→ **To do**
Copy each line containing the word "смещения" from the records that follow, please.

Page images and extracted text:
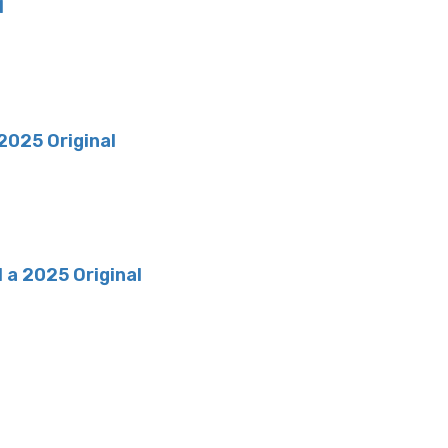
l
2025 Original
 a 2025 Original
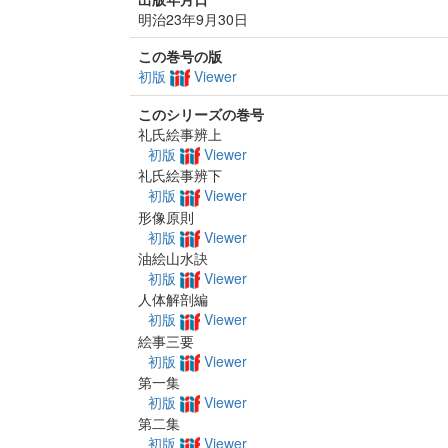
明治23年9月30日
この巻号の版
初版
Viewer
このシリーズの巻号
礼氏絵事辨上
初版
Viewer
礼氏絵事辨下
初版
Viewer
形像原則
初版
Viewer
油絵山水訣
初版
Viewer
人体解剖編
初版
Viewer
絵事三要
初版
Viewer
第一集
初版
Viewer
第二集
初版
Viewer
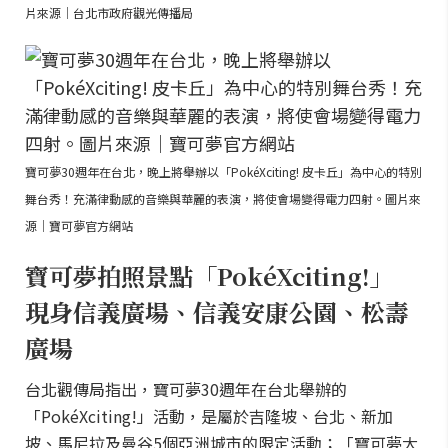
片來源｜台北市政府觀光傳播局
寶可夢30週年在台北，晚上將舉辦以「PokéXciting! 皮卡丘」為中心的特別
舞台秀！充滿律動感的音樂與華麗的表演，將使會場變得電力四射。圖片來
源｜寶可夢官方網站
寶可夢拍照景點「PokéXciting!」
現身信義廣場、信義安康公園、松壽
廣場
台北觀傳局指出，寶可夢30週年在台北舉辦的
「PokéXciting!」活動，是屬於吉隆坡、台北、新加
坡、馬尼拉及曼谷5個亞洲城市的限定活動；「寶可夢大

...

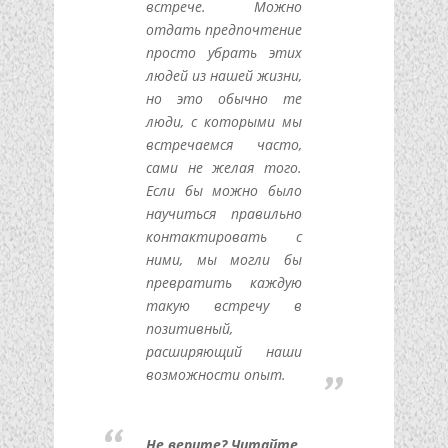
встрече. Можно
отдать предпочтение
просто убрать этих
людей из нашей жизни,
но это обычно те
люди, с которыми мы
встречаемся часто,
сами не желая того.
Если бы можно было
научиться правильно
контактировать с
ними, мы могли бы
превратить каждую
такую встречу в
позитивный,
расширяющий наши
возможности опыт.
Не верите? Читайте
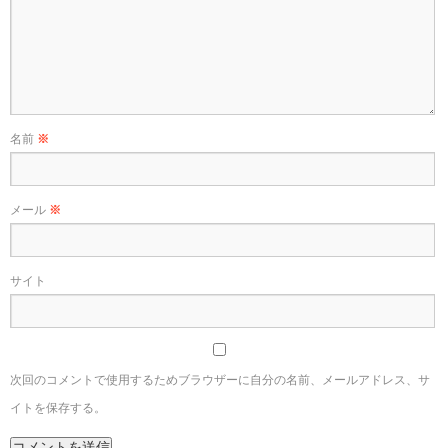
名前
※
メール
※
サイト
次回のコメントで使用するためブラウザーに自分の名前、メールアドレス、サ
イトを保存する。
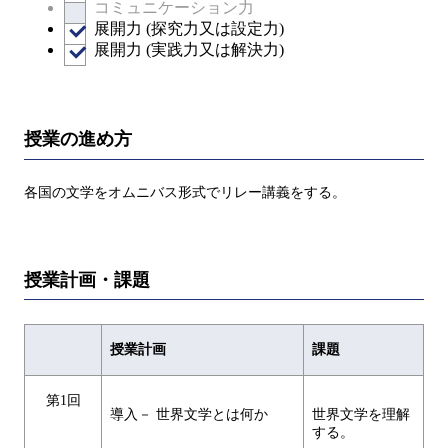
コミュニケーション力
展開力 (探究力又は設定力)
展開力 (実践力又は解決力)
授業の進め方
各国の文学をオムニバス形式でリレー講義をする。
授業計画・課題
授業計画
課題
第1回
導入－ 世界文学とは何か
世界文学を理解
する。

--

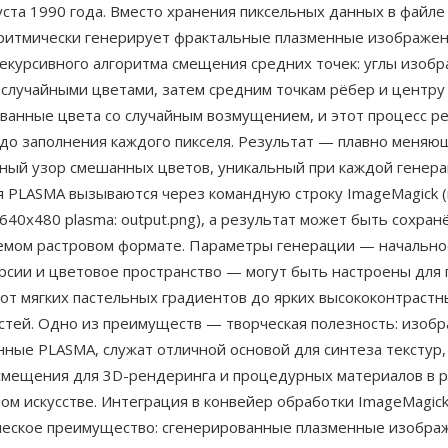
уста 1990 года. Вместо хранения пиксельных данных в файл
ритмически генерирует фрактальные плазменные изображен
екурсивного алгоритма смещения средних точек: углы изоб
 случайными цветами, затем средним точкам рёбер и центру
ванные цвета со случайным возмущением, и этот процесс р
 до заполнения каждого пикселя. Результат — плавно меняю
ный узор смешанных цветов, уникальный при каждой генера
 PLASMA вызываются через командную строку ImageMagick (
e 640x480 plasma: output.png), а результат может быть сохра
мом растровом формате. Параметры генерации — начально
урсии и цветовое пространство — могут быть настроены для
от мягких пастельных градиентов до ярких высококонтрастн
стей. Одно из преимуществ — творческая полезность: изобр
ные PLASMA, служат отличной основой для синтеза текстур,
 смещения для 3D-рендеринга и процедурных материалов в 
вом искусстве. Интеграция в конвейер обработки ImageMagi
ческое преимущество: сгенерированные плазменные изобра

→ **Exercise answer**
екурсивного алгоритма смещения средних точек: углы изоб
 смещения для 3D-рендеринга и процедурных материалов в 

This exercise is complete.